Molti gruppi di studiosi affrontano studi scientifici per trovare le radici delle nostre usanze, perché solo guardando indietro possiamo comprenderci e potremo andare avanti, così ad esempio l’Associazione Tradizionale Pietas, nata a Crotone e poi sviluppatasi tra l’Italia e la Grecia, conduce ricerche sul mondo classico proponendo poi al pubblico i suoi risultati in conferenze, convegni e quaderni di studio, dall’ambito universitario a quello cittadino, cercando inoltre il coinvolgimento di tutti considerando il patrimonio culturale un bene universale così anche l’associazione “Le Crotoniadi” che propone eventi ed attività culturali di ricostruzione storica. Medesima cosa fanno altre realtà culturali nel resto della penisola. Vi sono anche associazioni che cercano di recuperare l’antica religiosità. In Grecia movimenti di studio sulla cultura classica hanno riacceso negli animi il desiderio di vivere l’antica religione, ed oggi gli Elleni sono la quarta fede nel loro paese. Ma non ha tanto importanza la forma di ciò che si fa o di ciò in cui si crede, quanto l’essenza delle proprie convinzioni, e quando queste sono intrise di sani valori ben vengano, perché le forme e le religioni cambiano nel tempo, ma l’etica del rispetto, della lealtà, dell’amicizia, dell’amore e della tolleranza va al di là delle bandiere ed è eterna, poiché non crollano con le loro civiltà e con le loro religioni, ma vivono per sempre.

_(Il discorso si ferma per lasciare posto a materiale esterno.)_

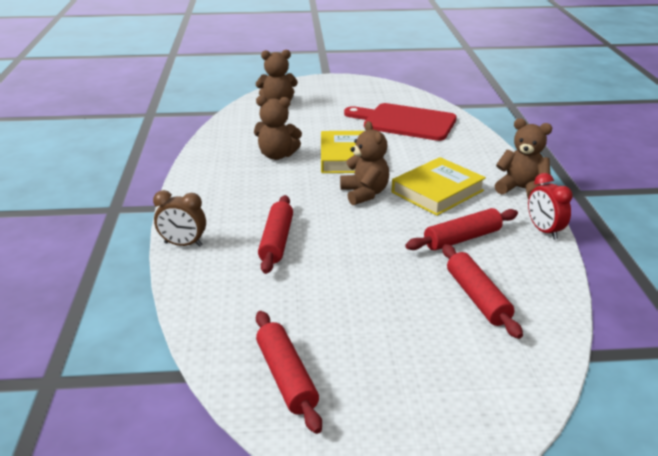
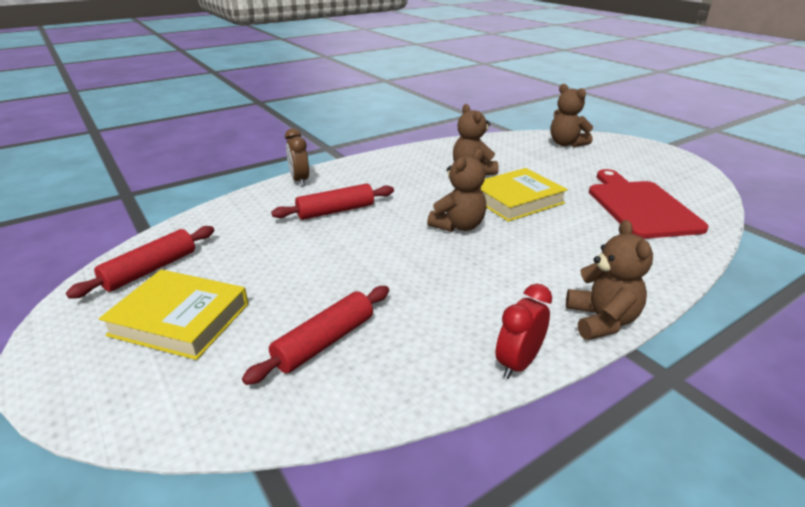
camera: 60 degrees right, 0 degrees up
yellow book [391,157,486,216] -> yellow book moved to [99,269,248,360]
red rolling pin [405,208,518,251] -> none

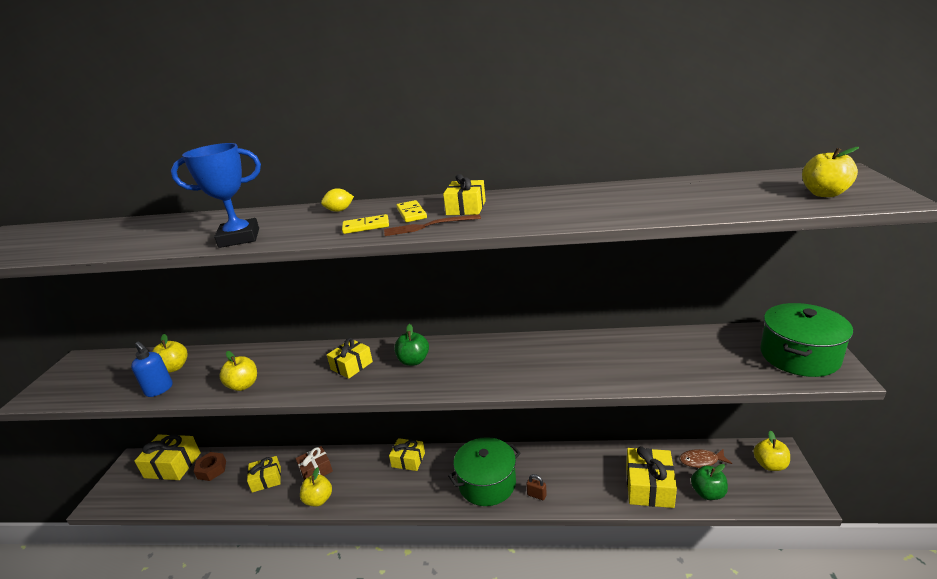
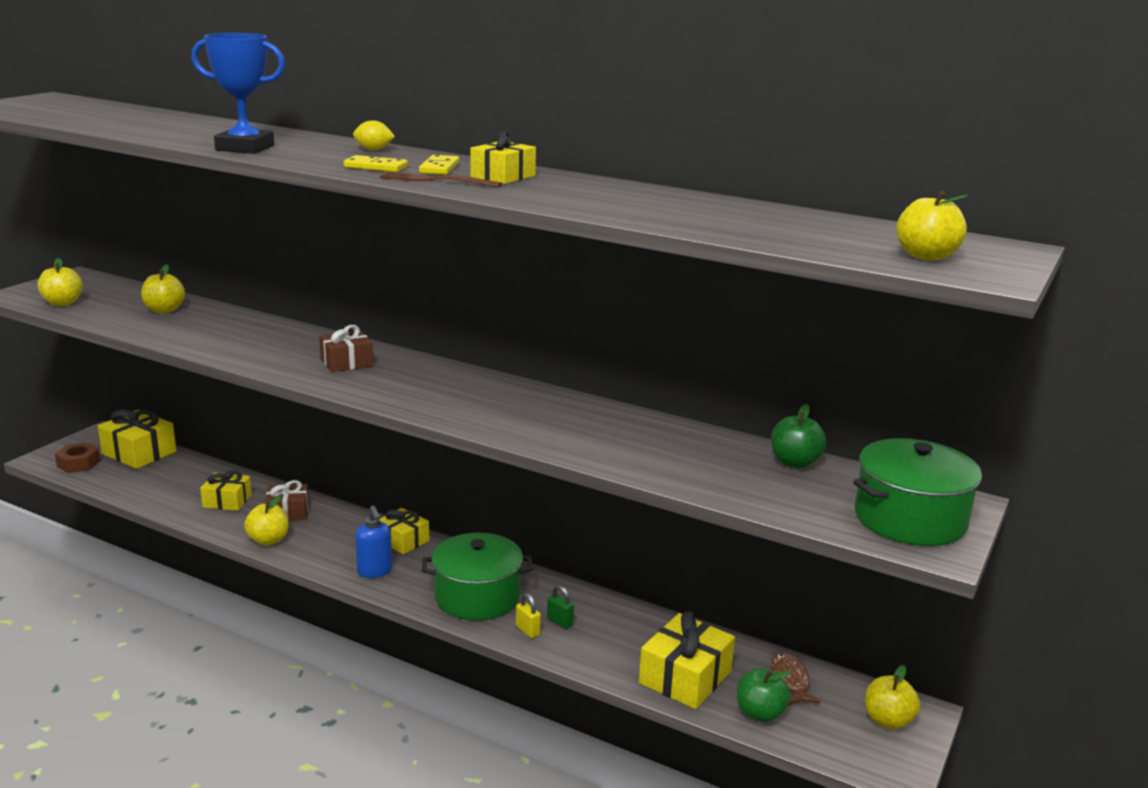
camera: 20 degrees right, 5 degrees down
blue soap dispenser [131,342,173,397] -> blue soap dispenser moved to [355,506,392,578]
brown nut [194,452,226,481] -> brown nut moved to [55,442,100,473]
yellow apple [219,351,257,391] -> yellow apple moved to [37,258,83,306]
yellow gift [327,338,373,379] -> brown gift [319,325,373,372]
green apple [394,324,429,366] -> green apple moved to [771,404,826,468]
brown padlock [526,474,547,500] -> yellow padlock [516,593,541,638]
brown fish [679,449,732,468] -> brown fish turned 60 degrees clockwise [771,652,820,705]
none -> green padlock [547,585,574,629]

Ed è su questi valori che l’Associazione Tradizionale Pietas ha improntato il suo lavoro: lo studio della religione e della società classica non deve essere il nascere di nuove forme di fanatismo ed incomprensioni, ma la ricerca di un’essenza che ha attraversato i millenni e che chissà fin quando risale nel tempo.

La Calabria di duemilacinquecento anni fa è stata la matrice della cultura romana: il Pitagorismo segnò Roma profondamente, al punto tale che all’entrata della curia della Res Publica si conservava un busto di Pitagora, i Gracchi lottarono per riformare la società su basi pitagoriche (la suddivisione delle terre conquistate ai più poveri e non ai già ricchi), Mario dopo di loro, poi Cesare, Roma unì quell’Italia che tempo prima era la Lega Italiota voluta dai Crotoniati; come un tempo, ancora oggi possiamo essere la matrice culturale di un paese in ginocchio, che necessita di rialzarsi, e da dove incominciare se non dal “Sapere”?

Conservando le nostre tradizioni salvaguarderemo la nostra identità e cercando in esse i nostri valori potremo sopravvivere ad un mondo in decadenza.